§ What is expected
All entries should be printed precisely as written.

§ Source material
========

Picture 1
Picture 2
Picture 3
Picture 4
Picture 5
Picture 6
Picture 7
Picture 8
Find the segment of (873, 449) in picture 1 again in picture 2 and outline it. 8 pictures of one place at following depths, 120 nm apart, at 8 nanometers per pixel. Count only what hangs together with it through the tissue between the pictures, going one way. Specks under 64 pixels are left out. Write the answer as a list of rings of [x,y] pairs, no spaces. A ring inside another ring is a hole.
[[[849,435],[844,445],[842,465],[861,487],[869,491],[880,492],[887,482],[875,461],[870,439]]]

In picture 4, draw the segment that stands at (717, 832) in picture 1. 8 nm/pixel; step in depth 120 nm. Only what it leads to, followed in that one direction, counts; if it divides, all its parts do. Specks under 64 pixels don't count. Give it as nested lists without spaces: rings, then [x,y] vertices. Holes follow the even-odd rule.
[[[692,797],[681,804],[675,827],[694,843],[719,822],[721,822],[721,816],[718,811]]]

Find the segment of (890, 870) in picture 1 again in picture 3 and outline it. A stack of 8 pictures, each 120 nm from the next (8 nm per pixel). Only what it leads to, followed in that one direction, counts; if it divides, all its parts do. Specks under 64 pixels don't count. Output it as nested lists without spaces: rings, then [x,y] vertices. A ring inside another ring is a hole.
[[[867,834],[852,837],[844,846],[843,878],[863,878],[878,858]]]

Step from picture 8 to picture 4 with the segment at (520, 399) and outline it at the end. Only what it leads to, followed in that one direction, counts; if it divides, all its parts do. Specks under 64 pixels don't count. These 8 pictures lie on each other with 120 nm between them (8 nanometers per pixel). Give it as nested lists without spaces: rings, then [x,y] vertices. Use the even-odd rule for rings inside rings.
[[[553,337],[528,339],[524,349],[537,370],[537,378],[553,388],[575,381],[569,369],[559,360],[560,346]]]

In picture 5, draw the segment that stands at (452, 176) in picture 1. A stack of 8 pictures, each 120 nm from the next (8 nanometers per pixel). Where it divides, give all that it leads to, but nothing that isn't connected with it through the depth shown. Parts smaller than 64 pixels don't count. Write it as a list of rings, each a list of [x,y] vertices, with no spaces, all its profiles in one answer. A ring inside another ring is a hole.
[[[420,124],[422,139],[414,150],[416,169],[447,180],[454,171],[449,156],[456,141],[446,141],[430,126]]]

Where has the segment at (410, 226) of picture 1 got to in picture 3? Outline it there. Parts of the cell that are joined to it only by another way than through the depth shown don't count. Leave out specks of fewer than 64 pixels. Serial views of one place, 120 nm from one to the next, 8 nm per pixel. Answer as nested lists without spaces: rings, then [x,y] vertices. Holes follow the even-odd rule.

========

§ Response area
Picture 1
Picture 2
Picture 3
Picture 4
Picture 5
Picture 6
Picture 7
Picture 8
Find the segment of (873, 449) in picture 1 again in picture 2 and outline it. 8 pictures of one place at following depths, 120 nm apart, at 8 nanometers per pixel. Count only what hangs together with it through the tissue between the pictures, going one way. Specks under 64 pixels are left out. Write the answer as a list of rings of [x,y] pairs, no spaces. A ring inside another ring is a hole.
[[[849,435],[844,445],[842,465],[861,487],[869,491],[880,492],[887,482],[875,461],[870,439]]]

In picture 4, draw the segment that stands at (717, 832) in picture 1. 8 nm/pixel; step in depth 120 nm. Only what it leads to, followed in that one direction, counts; if it divides, all its parts do. Specks under 64 pixels don't count. Give it as nested lists without spaces: rings, then [x,y] vertices. Holes follow the even-odd rule.
[[[692,797],[681,804],[675,827],[694,843],[719,822],[721,822],[721,816],[718,811]]]

Find the segment of (890, 870) in picture 1 again in picture 3 and outline it. A stack of 8 pictures, each 120 nm from the next (8 nm per pixel). Only what it leads to, followed in that one direction, counts; if it divides, all its parts do. Specks under 64 pixels don't count. Output it as nested lists without spaces: rings, then [x,y] vertices. A ring inside another ring is a hole.
[[[867,834],[852,837],[844,846],[843,878],[863,878],[878,858]]]

Step from picture 8 to picture 4 with the segment at (520, 399) and outline it at the end. Only what it leads to, followed in that one direction, counts; if it divides, all its parts do. Specks under 64 pixels don't count. These 8 pictures lie on each other with 120 nm between them (8 nanometers per pixel). Give it as nested lists without spaces: rings, then [x,y] vertices. Use the even-odd rule for rings inside rings.
[[[553,337],[528,339],[524,349],[537,370],[537,378],[553,388],[575,381],[569,369],[559,360],[560,346]]]

In picture 5, draw the segment that stands at (452, 176) in picture 1. A stack of 8 pictures, each 120 nm from the next (8 nanometers per pixel). Where it divides, give all that it leads to, but nothing that isn't connected with it through the depth shown. Parts smaller than 64 pixels don't count. Write it as a list of rings, each a list of [x,y] vertices, with no spaces, all its profiles in one answer. A ring inside another ring is a hole.
[[[420,124],[422,139],[414,150],[416,169],[447,180],[454,171],[449,156],[456,141],[446,141],[430,126]]]

Where has the segment at (410, 226) of picture 1 got to in picture 3? Outline it there. Parts of the cell that are joined to it only by another way than through the depth shown don't count. Leave out specks of fewer than 64 pixels. Serial views of one place, 120 nm from one to the next, 8 nm per pixel. Answer as nested lists without spaces: rings, then [x,y] vertices. Holes follow the even-odd rule.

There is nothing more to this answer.